Friday, December 16, 2011
Should Orientation Be Mandatory?
You must decide if the new physician orientation will be mandatory. The penetration of your message in the physician staff will increase as orientation moves from “voluntary” to “an expectation of new physicians” to “mandatory”. The remainder of this chapter will provide an orientation which I used at St. Vincent Hospital using the Ascension Health Mission Statement. You will see easily how to adapt the story of your own hospital and incorporate your mission statement. This orientation method is designed for a small group of 6 – 15 physicians. Larger groups can be oriented with this method by creating several smaller groupings for the discussions and letting the small groups bring key points to the larger group. Smaller facilities may orient only one or two physicians each year. In that situation, the physician champion, a chaplain and a potential mentor could cover the same material during a shared breakfast. You might groom some of the physician staff to be mentors particularly for new physicians.
Tuesday, December 13, 2011
What to include
What should you include in the orientation? One philosophy is to provide a deluge of everything you need to know, introduce physicians to key administrators and provide access to computers and lockers.

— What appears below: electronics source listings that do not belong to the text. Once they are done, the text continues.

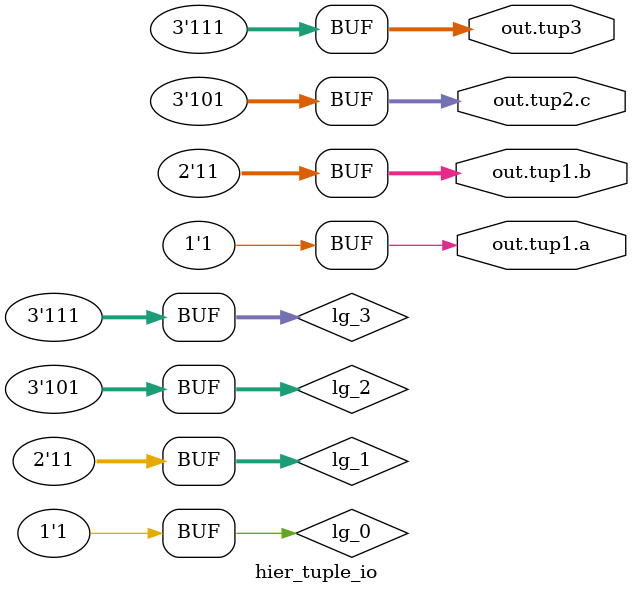
<source format=v>
module hier_tuple_io(\out.tup1.a , \out.tup1.b , \out.tup2.c , \out.tup3 );
  wire lg_0;
  wire [1:0] lg_1;
  wire [2:0] lg_2;
  wire [2:0] lg_3;
  output \out.tup1.a ;
  output [1:0] \out.tup1.b ;
  output [2:0] \out.tup2.c ;
  output [2:0] \out.tup3 ;
  assign lg_3 = 3'h7;
  assign lg_2 = 3'h5;
  assign lg_1 = 2'h3;
  assign lg_0 = 1'h1;
  assign \out.tup3  = 3'h7;
  assign \out.tup2.c  = 3'h5;
  assign \out.tup1.b  = 2'h3;
  assign \out.tup1.a  = 1'h1;
endmodule

</source>
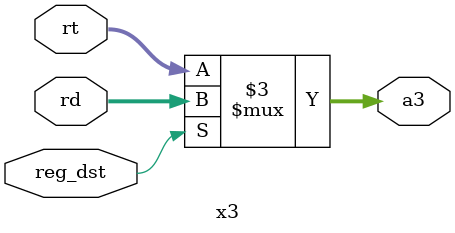
<source format=v>
module x3(
    input reg_dst ,
    input [4:0] rt ,
    input [4:0] rd ,
    output reg [4:0] a3  
);

    always @ (*) begin 
        if(reg_dst) begin 
            a3 <= rd ;
        end
        else begin 
            a3 <= rt ;
        end
    end

endmodule
</source>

For the physician who is new to town, living out of a suitcase and confused about where to park, the deluge will only add to fear and uncertainty. Consider rather providing a few critical points of orientation:
Peer contacts
The story of the hospital
Focusing the new physician’s personal purpose
Patient’s need for purpose
Resources for the new physician’s personal development and self care
Resources for their medical practice
Monday, December 5, 2011
Orientation - Why Bother
You may not have an orientation program at all at your hospital; the Army has basic training. We imagine that physicians come to the medical staff completely trained because we diligently check their credentials before admitting them to the staff. Your new physicians may be completely competent in the practice of medicine, but they are rookies in your hospital, with all of the fear and uncertainty that being a rookie entails. Many follow role models from medical school and training programs. Some eagerly anticipate substantial changes in their lives as they enter practice. Other new staff physicians may have been in practice for long periods of time at other institutions. They may be joining the staff with little enthusiasm under pressure from partners. They may have served at for-profit hospitals. They may believe that expressions of faith are inappropriate in practice. Some have a strong personal faith and want to express their faith in their work. Orientation is the first and best opportunity to align their goals with the hospital mission, allay their uncertainties and find appropriate models for them.
Monday, November 28, 2011
Where to start
New physicians are the most malleable physicians on your medical staff. The work you do for them will be the most efficient work that you do as a physician champion. New physicians are an investment in the future culture of the hospital. In other words, the changes you make in your physician orientation program will bear most of its fruit in a few years.
Wednesday, November 23, 2011
New Place
The programs you create for spiritual formation rely partly on place. Elements of the Seton Cove Spirituality Center remind us of the magnificence of creation, the warmth of companionship, the availability of a safe haven, the presence of a greater power, and the value of our work. When you plan your programs keep the importance of place in mind. The physicians on your staff often come from the operating room, a patient’s bedside, the family consultation room crushed under a tower of problems and complaints. They have worked long hours. Sometimes their lives are severely out of balance, and they are simply ground into rubble. Sometimes you must help them find them a new place.
Wednesday, November 9, 2011
Filter the activities of a retreat center
Dear Readers,
Please accept my apologies for a considerable gap in the posts on this blog. My wife, Suzy, and I decided that we needed to invest time in a Spanish Language immersion to facilitate our mission activites in Central America. The process was consuming and the blog postings lapsed. Continuing the thoughts from the last posting in September:
Your retreat center will become popular. People will want to schedule receptions, bar mitzvahs, church retreats and weddings. Hospital managers will ask to hold planning sessions. You must hold the line. All of these activities will dilute the sacred quality of the place you build. The rule at Seton Cove is that at least 50% of the program must be of a spiritual nature. Our vice president of Mission Services, the Director of Seton Cove, the Site Manager and the Program Facilitator form the Seton Cove council and approve all programming. Build a filter like this into the charter of your retreat center.
Tuesday, September 13, 2011
The Kitchen
The kitchen is the center of gravity at Seton Cove. People automatically collect there. People feel most at home there and talk with greater ease. Story after story is shared around the kitchen table. People laugh and have a good time. The kitchen is appointed much like a home kitchen. Meals are often included in physician and staff programs but are not prepared in the kitchen. Catering services simplify program planning. Since the caterer’s timing is not usually precisely the program leader’s timing the oven proves valuable for keeping foods warm. In serving the needs of physicians, regard the time in the kitchen as time for them to process thoughts, teachings and discoveries from the formal program. Think of it also as a time for physicians to develop relationships with each other. In this time of increasing physician isolation, relationship building helps build healthy physicians. Therefore, the kitchen helps build healthy physicians.